*WHAT TO DO:*
Find the lines holding the string "publishing" in the data, then copy all of them.

*MATERIAL FOR THIS EXERCISE:*
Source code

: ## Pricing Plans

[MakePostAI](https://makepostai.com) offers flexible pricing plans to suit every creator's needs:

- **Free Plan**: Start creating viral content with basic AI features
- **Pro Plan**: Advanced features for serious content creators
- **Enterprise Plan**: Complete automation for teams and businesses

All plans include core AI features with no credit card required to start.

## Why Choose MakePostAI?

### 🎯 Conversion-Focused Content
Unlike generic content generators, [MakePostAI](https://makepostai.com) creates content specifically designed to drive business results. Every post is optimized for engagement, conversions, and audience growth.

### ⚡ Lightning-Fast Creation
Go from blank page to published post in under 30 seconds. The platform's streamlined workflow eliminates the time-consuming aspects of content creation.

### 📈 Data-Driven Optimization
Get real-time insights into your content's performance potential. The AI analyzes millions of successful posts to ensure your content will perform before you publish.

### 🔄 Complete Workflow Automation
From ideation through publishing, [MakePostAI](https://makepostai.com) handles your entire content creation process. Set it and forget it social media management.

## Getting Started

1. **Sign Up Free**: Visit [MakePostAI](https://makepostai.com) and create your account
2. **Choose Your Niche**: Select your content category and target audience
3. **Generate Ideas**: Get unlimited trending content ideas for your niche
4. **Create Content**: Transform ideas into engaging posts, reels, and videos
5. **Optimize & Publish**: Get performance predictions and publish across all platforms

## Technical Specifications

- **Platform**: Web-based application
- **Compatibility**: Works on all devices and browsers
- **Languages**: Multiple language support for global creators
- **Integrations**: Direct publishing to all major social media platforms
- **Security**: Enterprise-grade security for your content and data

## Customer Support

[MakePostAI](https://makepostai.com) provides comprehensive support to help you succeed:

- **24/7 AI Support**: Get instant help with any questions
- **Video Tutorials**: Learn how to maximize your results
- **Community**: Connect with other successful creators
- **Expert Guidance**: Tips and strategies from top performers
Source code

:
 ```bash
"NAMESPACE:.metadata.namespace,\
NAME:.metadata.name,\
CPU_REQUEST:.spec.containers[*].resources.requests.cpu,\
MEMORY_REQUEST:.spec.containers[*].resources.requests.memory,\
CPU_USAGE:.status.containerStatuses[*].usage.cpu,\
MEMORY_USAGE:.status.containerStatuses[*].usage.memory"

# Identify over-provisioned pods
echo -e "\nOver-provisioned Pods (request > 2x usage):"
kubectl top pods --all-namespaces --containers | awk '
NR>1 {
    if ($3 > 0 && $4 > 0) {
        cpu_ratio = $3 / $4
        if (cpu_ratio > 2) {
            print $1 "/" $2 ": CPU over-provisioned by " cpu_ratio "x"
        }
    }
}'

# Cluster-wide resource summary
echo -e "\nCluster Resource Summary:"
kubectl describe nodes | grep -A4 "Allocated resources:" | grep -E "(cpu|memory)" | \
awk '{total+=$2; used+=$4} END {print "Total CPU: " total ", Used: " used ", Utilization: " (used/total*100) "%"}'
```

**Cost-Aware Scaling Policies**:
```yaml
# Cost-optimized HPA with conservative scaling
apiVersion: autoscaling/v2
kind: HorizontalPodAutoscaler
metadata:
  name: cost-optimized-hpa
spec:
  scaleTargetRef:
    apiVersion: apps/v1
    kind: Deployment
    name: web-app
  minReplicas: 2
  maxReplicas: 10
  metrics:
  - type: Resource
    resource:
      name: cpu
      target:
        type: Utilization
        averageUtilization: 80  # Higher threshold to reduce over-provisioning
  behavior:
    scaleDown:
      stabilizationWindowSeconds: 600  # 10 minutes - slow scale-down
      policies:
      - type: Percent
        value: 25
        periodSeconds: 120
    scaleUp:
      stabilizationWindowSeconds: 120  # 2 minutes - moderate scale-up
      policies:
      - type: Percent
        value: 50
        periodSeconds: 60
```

*RESPONSE AREA:*
From ideation through publishing, [MakePostAI](https://makepostai.com) handles your entire content creation process. Set it and forget it social media management.
- **Integrations**: Direct publishing to all major social media platforms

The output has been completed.